We need more bicycles, and fewer bombs.

One of the biggest scams has been people attributing fires to climate change when the real culprit is 100+ years of misguided fire management. Instead of actually fixing the problem with better policy, now we just blame it on climate change and throw our hands up, ensuring that the problem continues unabated.

Feels like my feeds have been drowning in pessimism this week. Deep, dark fatalism.

Got my PlayDate at the end of last week and spent the weekend working up a Blackjack game for it. This is my first time working in Lua, plus it’s a new platform, so there’s been a lot of learning.

If there’s any single takeaway so far, it’s that this platform is just so fun.

Was growing ever more frustrated by TimeMachine and mdsync slowing down my computer. Today I found Time Machine Editor, which lets you block out times that you don’t want TimeMachine to run. So now my computer isn’t going crazy for 15 minutes of every hour. Much better.

I think I finally figured out the source of one of my frustrations of setting up a complicated test context, like I’m trying to do for a project I’m currently working on, is that we spend all this effort in our codebase being sure that objects can only be created via our complicated logic paths (i.e.

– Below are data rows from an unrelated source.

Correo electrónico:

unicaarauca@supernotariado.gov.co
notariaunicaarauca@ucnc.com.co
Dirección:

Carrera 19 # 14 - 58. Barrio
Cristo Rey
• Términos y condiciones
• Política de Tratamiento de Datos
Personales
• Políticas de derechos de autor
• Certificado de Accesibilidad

Service Objects, etc). But then for the test we go and manually set all this stuff up again. What I really want to do is setup my test context via the exact same code paths that will be used in production to set them up, so I get all the same side effects.

And I want the tests to be fast.

Adoration of Moloch permeates the country, imposing a hushed silence as he works his will. One cannot question his rites, even as the blood is gushing through the idol’s teeth.

Our Moloch, by Garry Wills

Most days Docker really feels like a tremendous step backward for software development.

Came across this library, via the GitHub command line tool, that offers support for in-terminal progress spinner style UI. The list of characters is this list is great, and useful for snagging into my own libraries.

What an absolutely horrific end to the Suns season. Abysmal.